Your Guide to Adirondack Snowshoe Adventures

by Eileen Mowrey

Your Guide to Adirondack Snowshoe Adventures

Float over bottomless drifts as you explore frozen wilderness.

Native Americans made the first snowshoe tracks in the Adirondacks. Made of hardwood timber arced into oblong teardrops and rawhide laces for platforms and bindings, the design spread weight evenly across the snow’s surface, allowing them to float over snow rather than punch thigh-deep postholes with each step.

Much later, French Canadian fur trappers adopted snowshoes, which they called “raquettes” due to the racket-like shape. By the late 1800s, snowshoes were essential gear for foresters, guides, and any winter adventurer in the Adirondacks, as well as the inspiration for naming local lakes, towns, and rivers (that’s right – Raquette Lake is named after snowshoes!).

Modern snowshoes fashioned from lightweight metal and durable plastic make outdoor recreation accessible year-round. “The simplicity factor in design and use makes it a fun, easy sport to get out and enjoy,” says Carl Heilman, a renowned photographer with more than 40 years of snowshoe experience.

Visit local outfitters to rent snowshoes, telescoping poles, and even winter boots.
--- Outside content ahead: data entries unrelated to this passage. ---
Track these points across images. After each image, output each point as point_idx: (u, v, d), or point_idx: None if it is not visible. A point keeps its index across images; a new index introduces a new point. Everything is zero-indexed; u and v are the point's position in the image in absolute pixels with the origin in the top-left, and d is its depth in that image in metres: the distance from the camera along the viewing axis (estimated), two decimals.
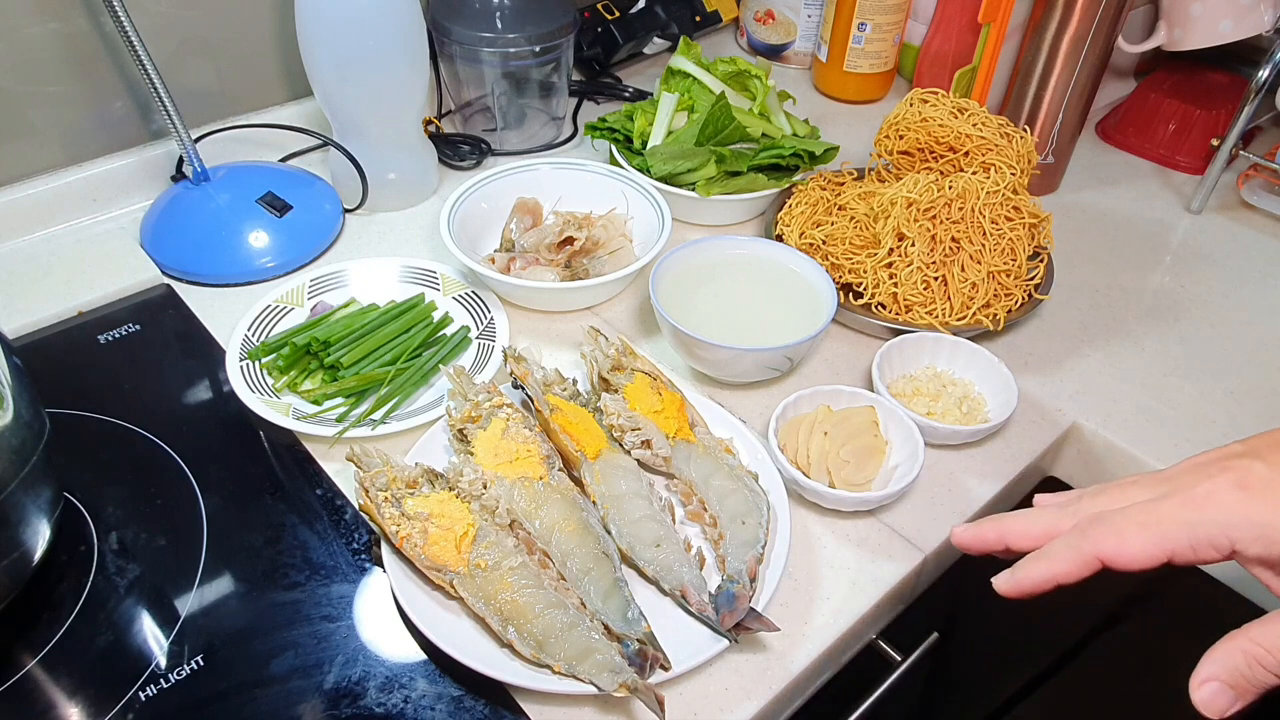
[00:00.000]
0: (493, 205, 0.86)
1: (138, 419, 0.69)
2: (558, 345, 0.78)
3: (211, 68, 0.91)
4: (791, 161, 0.89)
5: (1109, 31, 0.87)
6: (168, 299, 0.81)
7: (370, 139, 0.88)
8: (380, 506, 0.58)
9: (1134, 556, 0.42)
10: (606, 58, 1.12)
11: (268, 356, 0.72)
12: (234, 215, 0.84)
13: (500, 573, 0.55)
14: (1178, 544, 0.42)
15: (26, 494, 0.52)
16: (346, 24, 0.79)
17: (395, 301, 0.78)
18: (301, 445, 0.68)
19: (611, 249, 0.83)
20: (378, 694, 0.53)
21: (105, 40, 0.83)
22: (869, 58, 1.10)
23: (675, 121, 0.93)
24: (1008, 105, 0.95)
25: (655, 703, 0.50)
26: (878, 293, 0.76)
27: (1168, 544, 0.42)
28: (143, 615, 0.57)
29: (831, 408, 0.68)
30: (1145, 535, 0.42)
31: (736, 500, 0.61)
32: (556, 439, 0.63)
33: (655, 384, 0.68)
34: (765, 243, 0.79)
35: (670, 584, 0.57)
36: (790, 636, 0.57)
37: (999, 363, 0.71)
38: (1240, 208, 0.98)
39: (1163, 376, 0.76)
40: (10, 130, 0.82)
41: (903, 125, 0.84)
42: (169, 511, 0.63)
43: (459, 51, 0.94)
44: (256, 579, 0.59)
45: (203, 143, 0.88)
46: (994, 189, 0.76)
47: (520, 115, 1.01)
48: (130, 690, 0.53)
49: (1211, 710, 0.41)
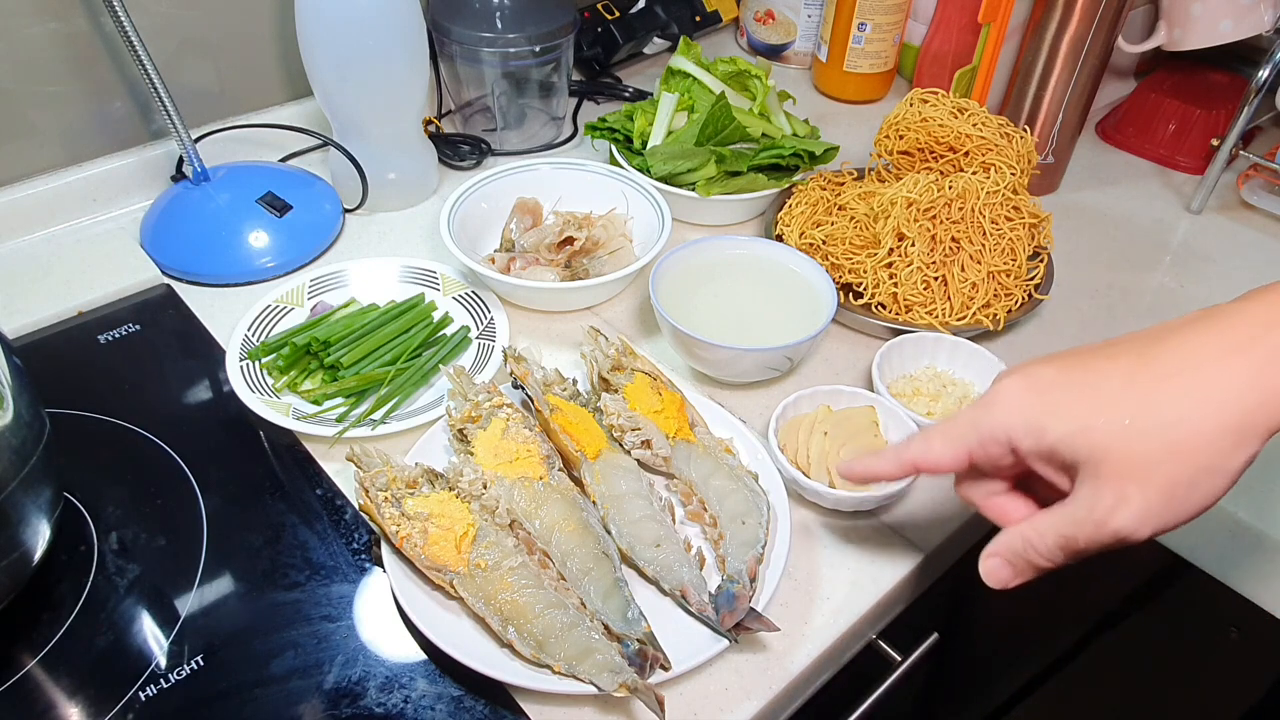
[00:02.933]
0: (493, 205, 0.86)
1: (138, 419, 0.69)
2: (558, 345, 0.78)
3: (211, 68, 0.91)
4: (791, 161, 0.89)
5: (1109, 31, 0.87)
6: (168, 299, 0.81)
7: (370, 139, 0.88)
8: (380, 506, 0.58)
9: (938, 458, 0.48)
10: (606, 58, 1.12)
11: (268, 356, 0.72)
12: (234, 215, 0.84)
13: (500, 573, 0.55)
14: (970, 443, 0.46)
15: (26, 494, 0.52)
16: (346, 24, 0.79)
17: (395, 301, 0.78)
18: (301, 445, 0.68)
19: (611, 249, 0.83)
20: (378, 694, 0.53)
21: (105, 40, 0.83)
22: (869, 58, 1.10)
23: (675, 121, 0.93)
24: (1008, 105, 0.95)
25: (655, 703, 0.50)
26: (878, 293, 0.76)
27: (963, 445, 0.47)
28: (143, 615, 0.57)
29: (831, 408, 0.68)
30: (944, 440, 0.48)
31: (736, 500, 0.61)
32: (556, 439, 0.63)
33: (655, 384, 0.68)
34: (765, 243, 0.79)
35: (670, 584, 0.57)
36: (790, 636, 0.57)
37: (999, 363, 0.71)
38: (1240, 208, 0.98)
39: None
40: (10, 130, 0.82)
41: (903, 125, 0.84)
42: (169, 511, 0.63)
43: (459, 51, 0.94)
44: (256, 579, 0.59)
45: (203, 143, 0.88)
46: (994, 189, 0.76)
47: (520, 115, 1.01)
48: (130, 690, 0.53)
49: (993, 580, 0.47)
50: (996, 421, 0.45)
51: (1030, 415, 0.44)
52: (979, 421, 0.46)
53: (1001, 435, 0.45)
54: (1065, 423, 0.43)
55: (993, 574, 0.46)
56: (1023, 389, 0.45)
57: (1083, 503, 0.42)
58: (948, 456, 0.48)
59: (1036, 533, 0.44)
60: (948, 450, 0.47)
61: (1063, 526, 0.43)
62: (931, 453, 0.48)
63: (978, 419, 0.46)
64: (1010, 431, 0.45)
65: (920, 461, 0.49)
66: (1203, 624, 0.80)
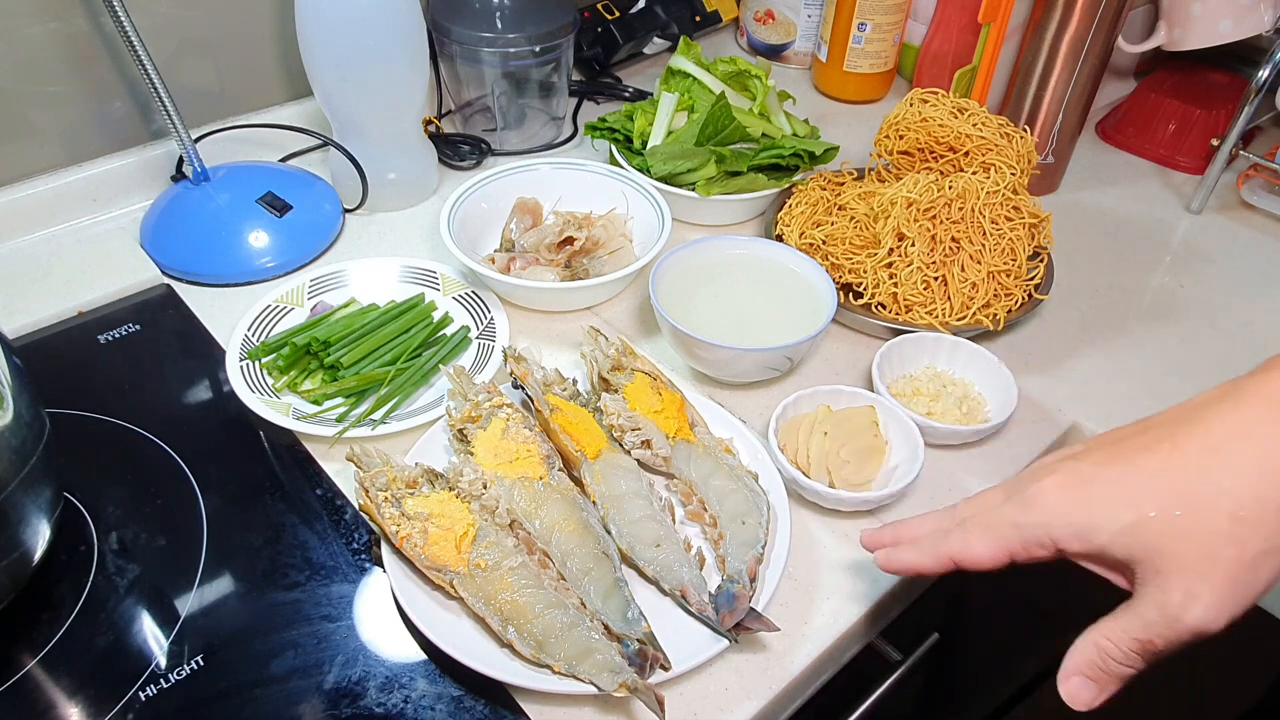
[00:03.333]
0: (493, 205, 0.86)
1: (138, 419, 0.69)
2: (558, 345, 0.78)
3: (211, 68, 0.91)
4: (791, 161, 0.89)
5: (1109, 31, 0.87)
6: (168, 299, 0.81)
7: (370, 139, 0.88)
8: (380, 506, 0.58)
9: (978, 558, 0.47)
10: (606, 58, 1.12)
11: (268, 356, 0.72)
12: (234, 215, 0.84)
13: (500, 573, 0.55)
14: (1011, 545, 0.46)
15: (26, 494, 0.52)
16: (346, 24, 0.79)
17: (395, 301, 0.78)
18: (301, 445, 0.68)
19: (611, 249, 0.83)
20: (378, 694, 0.53)
21: (105, 40, 0.83)
22: (869, 58, 1.10)
23: (675, 121, 0.93)
24: (1008, 105, 0.95)
25: (655, 703, 0.50)
26: (878, 293, 0.76)
27: (1004, 545, 0.46)
28: (143, 615, 0.57)
29: (831, 408, 0.68)
30: (985, 539, 0.47)
31: (736, 500, 0.61)
32: (556, 439, 0.63)
33: (655, 384, 0.68)
34: (765, 243, 0.79)
35: (670, 584, 0.57)
36: (790, 636, 0.57)
37: (999, 363, 0.71)
38: (1240, 208, 0.98)
39: (1163, 376, 0.76)
40: (10, 130, 0.82)
41: (903, 125, 0.84)
42: (169, 511, 0.63)
43: (459, 51, 0.94)
44: (256, 579, 0.59)
45: (203, 143, 0.88)
46: (994, 189, 0.76)
47: (520, 115, 1.01)
48: (130, 690, 0.53)
49: (1078, 703, 0.44)
50: (1038, 523, 0.45)
51: (1075, 517, 0.43)
52: (1020, 524, 0.45)
53: (1045, 538, 0.44)
54: (1114, 522, 0.42)
55: (1077, 696, 0.44)
56: (1062, 488, 0.44)
57: (1151, 604, 0.41)
58: (987, 557, 0.47)
59: (1110, 642, 0.43)
60: (988, 551, 0.47)
61: (1136, 631, 0.42)
62: (971, 551, 0.47)
63: (1019, 521, 0.45)
64: (1054, 534, 0.44)
65: (960, 559, 0.48)
66: None
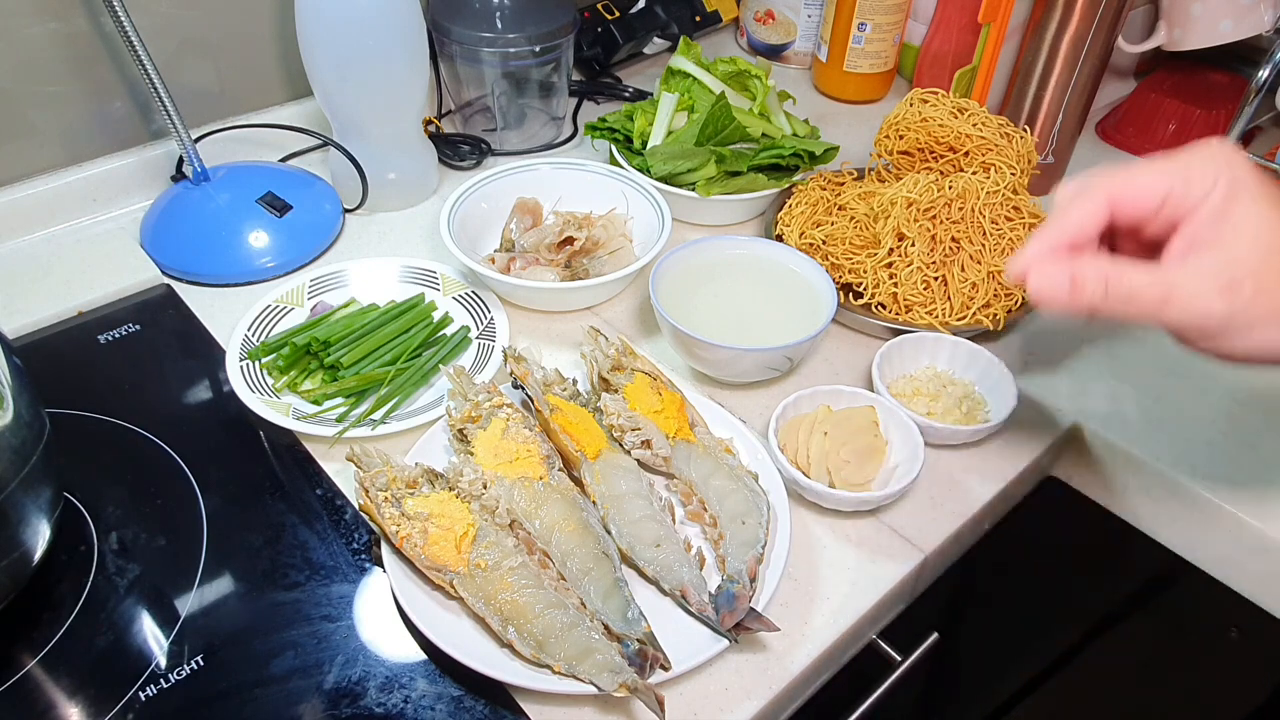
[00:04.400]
0: (493, 205, 0.86)
1: (138, 419, 0.69)
2: (558, 345, 0.78)
3: (211, 68, 0.91)
4: (791, 161, 0.89)
5: (1109, 31, 0.87)
6: (168, 299, 0.81)
7: (370, 139, 0.88)
8: (380, 506, 0.58)
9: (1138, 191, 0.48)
10: (606, 58, 1.12)
11: (268, 356, 0.72)
12: (234, 215, 0.84)
13: (500, 573, 0.55)
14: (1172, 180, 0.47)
15: (26, 494, 0.52)
16: (346, 24, 0.79)
17: (395, 301, 0.78)
18: (301, 445, 0.68)
19: (611, 249, 0.83)
20: (378, 694, 0.53)
21: (105, 40, 0.83)
22: (869, 58, 1.10)
23: (675, 121, 0.93)
24: (1008, 105, 0.95)
25: (655, 703, 0.50)
26: (878, 293, 0.76)
27: (1163, 179, 0.47)
28: (143, 615, 0.57)
29: (831, 408, 0.68)
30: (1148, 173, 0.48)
31: (736, 500, 0.61)
32: (556, 439, 0.63)
33: (655, 384, 0.68)
34: (765, 243, 0.79)
35: (670, 584, 0.57)
36: (790, 636, 0.57)
37: (999, 363, 0.71)
38: None
39: (1163, 376, 0.76)
40: (10, 130, 0.82)
41: (903, 125, 0.84)
42: (169, 511, 0.63)
43: (459, 51, 0.94)
44: (256, 579, 0.59)
45: (203, 143, 0.88)
46: (994, 189, 0.76)
47: (520, 115, 1.01)
48: (130, 690, 0.53)
49: (1045, 290, 0.48)
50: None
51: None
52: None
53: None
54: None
55: (1040, 288, 0.48)
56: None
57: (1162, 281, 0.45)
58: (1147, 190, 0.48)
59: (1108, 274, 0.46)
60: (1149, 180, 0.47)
61: (1136, 285, 0.46)
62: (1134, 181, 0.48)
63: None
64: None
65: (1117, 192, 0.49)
66: (1203, 624, 0.80)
Bringing your own footwear? “I recommend high top, waterproof boots with light insulation,” says Zander Connor, who guides snowshoe trips with Lake Placid’s High Peaks Mountain Adventures.
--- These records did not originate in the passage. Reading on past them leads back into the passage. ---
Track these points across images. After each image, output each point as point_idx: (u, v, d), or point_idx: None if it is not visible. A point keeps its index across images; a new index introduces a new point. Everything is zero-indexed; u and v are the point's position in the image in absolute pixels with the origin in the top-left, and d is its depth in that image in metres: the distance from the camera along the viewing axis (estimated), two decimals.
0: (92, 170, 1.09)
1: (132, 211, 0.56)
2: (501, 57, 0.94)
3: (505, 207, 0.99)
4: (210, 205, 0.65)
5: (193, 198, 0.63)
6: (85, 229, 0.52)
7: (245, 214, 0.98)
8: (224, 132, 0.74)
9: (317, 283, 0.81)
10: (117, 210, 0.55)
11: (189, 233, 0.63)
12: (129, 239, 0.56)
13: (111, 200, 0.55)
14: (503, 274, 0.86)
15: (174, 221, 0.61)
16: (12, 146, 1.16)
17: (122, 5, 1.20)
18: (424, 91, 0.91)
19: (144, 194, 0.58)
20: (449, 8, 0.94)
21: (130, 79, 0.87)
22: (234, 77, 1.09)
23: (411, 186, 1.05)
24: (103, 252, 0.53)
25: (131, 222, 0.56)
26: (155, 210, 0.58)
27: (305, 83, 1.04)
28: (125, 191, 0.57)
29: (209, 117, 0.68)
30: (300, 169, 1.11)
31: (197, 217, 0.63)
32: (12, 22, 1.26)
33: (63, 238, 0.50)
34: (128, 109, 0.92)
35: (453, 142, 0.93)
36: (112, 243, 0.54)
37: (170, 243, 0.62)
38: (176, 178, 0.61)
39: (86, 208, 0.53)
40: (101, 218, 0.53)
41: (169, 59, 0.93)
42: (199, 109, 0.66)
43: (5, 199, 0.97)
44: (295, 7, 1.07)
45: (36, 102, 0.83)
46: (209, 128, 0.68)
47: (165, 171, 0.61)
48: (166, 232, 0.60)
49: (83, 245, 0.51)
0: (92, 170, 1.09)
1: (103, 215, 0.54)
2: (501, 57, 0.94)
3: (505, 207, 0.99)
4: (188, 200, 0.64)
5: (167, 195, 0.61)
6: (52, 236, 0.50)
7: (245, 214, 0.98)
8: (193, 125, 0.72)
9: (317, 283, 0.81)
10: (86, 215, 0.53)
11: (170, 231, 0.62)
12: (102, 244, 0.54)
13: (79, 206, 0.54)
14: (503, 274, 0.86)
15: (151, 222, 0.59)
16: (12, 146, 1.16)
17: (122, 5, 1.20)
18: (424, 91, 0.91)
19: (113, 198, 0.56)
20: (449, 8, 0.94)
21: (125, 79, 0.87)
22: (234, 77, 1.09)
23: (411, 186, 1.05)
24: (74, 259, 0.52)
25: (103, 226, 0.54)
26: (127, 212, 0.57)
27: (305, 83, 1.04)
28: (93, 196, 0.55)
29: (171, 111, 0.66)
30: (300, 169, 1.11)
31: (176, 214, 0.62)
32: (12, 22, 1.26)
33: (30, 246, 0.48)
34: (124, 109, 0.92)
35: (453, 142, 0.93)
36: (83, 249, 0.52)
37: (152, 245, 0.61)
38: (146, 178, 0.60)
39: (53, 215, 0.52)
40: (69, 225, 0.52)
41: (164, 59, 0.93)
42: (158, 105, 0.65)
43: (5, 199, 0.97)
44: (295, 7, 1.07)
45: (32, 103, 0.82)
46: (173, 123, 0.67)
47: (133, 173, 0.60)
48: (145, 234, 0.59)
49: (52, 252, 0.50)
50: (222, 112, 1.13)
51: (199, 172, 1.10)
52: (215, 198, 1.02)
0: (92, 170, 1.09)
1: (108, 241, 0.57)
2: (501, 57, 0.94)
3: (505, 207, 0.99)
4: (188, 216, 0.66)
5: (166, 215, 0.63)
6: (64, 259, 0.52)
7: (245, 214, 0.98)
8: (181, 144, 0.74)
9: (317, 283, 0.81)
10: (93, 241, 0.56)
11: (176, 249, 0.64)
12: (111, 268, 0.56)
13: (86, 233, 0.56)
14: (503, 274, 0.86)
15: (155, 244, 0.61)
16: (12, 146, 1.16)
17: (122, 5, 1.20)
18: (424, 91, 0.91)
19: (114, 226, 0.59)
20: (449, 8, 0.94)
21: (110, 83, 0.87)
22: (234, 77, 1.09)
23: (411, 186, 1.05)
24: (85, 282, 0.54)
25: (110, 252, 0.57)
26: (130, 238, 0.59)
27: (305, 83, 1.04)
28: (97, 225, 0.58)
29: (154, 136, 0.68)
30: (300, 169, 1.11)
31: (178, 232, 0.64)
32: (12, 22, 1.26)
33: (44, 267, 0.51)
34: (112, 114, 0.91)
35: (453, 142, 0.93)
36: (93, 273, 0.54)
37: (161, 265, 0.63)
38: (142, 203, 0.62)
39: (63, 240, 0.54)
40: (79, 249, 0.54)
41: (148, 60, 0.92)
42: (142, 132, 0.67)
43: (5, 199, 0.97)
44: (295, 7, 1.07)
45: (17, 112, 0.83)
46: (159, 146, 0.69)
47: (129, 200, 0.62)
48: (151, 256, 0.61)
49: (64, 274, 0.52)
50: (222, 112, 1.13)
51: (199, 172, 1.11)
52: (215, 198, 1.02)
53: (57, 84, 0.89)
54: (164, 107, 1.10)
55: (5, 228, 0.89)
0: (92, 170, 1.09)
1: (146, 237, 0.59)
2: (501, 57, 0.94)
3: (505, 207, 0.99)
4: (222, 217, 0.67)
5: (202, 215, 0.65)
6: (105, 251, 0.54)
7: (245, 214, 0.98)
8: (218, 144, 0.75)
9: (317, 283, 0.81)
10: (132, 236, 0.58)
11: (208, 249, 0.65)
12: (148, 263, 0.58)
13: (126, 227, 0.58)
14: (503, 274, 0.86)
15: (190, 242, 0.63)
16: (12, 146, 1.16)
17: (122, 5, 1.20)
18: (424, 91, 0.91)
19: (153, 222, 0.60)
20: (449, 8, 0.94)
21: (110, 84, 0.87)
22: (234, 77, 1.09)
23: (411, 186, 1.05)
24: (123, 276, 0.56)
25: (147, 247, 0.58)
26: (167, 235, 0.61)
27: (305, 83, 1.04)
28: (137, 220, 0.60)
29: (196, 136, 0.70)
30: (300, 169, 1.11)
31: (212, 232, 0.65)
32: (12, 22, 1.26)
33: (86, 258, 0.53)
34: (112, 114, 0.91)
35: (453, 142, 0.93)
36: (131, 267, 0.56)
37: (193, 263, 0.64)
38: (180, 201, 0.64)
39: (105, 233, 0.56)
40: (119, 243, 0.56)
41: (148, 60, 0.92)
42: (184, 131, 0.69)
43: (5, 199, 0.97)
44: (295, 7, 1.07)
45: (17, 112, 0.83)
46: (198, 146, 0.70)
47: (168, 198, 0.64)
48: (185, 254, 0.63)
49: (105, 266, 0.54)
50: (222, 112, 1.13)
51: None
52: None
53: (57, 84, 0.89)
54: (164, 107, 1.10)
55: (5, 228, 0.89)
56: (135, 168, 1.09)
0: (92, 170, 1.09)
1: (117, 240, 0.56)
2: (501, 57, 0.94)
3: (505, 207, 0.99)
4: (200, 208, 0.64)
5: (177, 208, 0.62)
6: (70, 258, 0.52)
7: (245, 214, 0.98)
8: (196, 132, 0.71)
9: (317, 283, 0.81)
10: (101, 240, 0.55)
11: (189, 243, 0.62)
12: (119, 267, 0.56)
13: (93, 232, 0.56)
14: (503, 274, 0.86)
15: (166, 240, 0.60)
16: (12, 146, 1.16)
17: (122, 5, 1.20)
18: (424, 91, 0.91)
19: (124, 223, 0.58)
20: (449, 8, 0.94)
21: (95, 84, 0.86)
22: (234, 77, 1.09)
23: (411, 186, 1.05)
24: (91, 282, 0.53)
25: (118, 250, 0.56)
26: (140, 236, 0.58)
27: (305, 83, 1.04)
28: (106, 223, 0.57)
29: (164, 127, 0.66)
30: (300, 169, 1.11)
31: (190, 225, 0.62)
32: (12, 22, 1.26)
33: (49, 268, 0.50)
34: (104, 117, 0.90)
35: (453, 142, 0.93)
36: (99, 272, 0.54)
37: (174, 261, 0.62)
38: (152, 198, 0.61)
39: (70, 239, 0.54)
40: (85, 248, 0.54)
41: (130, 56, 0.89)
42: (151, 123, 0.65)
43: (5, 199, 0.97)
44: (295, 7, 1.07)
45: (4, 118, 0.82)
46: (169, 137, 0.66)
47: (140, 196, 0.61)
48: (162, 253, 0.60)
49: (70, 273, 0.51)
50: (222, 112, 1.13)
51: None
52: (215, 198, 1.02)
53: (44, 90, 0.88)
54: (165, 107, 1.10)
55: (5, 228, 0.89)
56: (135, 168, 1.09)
After you’ve equipped yourself with gear, use this guide to find your own Adirondack snowshoe adventure.


Endless Trails

Thanks to Champlain Area Trails, a non-profit organization that creates hiking and skiing trails that link New York’s Champlain Valley Communities, there are seemingly endless trails throughout the region that are perfect for snowshoeing. CATS has created over 56 trails, in addition to protecting hundreds of acres of land. Check out these and other trails while the snow is deep!


Alpine Expeditions

Ready for a winter summit? Start from Lake Placid’s High Peaks Information Center, where Adirondack Mountain Club staffers rent snowshoes. Gauge your fitness and winter skills with a trek up 2,876-foot Mt. Jo (2.6 miles roundtrip), and scope 4,000-footers from the top. “When you hit the summit, always know which way you came up—it’s easy for tracks to get filled in,” says Connor. “Start small and know when to turn around.” If you’re looking to bag a peak outside the High Peaks, turn your sights to Debar Mountain outside Malone. This mid-level hike is a great option for somewhat experienced snowshoe hikers looking to experience a different view.


Off The Beaten Track

For a true wilderness experience, head for the most sparsely populated zone of the Adirondacks. Loosen up the legs at Newcomb’s Adirondack Interpretive Center, where marked trails meander for 3.6 miles along Rich Lake’s shoreline and through surrounding forest. Then tackle the steep approach to 3,760-foot Blue Mountain, a four-mile return trip. Pack crampons to navigate an exposed, icy summit crowned by a fire tower.


Community Vibes

Mingle with Saranac Lake locals at outdoor hubs complete with trail signs and hot cocoa. Visit Mount Pisgah, where a 3.5-kilometer trail lets you gaze at the frozen Saranac River. Head to the Dewey Mountain Recreation Center, pop into the lodge to rent snowshoes, then trek four kilometers uphill for views across the Saranac Chain of Lakes. Ready for a challenge? Drive 20 minutes north to the 40-kilometer trail network at Paul Smith’s College Visitor Interpretive Center or tackle the new Adirondack Snowshoe Fest!


Snowshoe 101

Free snowshoes, plus a weather-proof backup plan, are available at The Wild Center in Tupper Lake, a natural history museum with a 115-acre campus. Snowshoes rentals are included with admission in the winter and there are a variety of trails to choose from. Beginners can get acclimated with a short hike over rolling terrain that leads to Raquette River views (1 mile round-trip). Warm up at the indoor café, then explore art and science exhibits or try hands-on kids’ activities. High Falls Gorge in Wilmington offers spectacular views of frozen waterfalls and 22 acres of trails that are extremely accessible to beginner snowshoers. Rent gear onsite and hit the trails – you may even stumble across a warm fire and delicious s'mores along the way!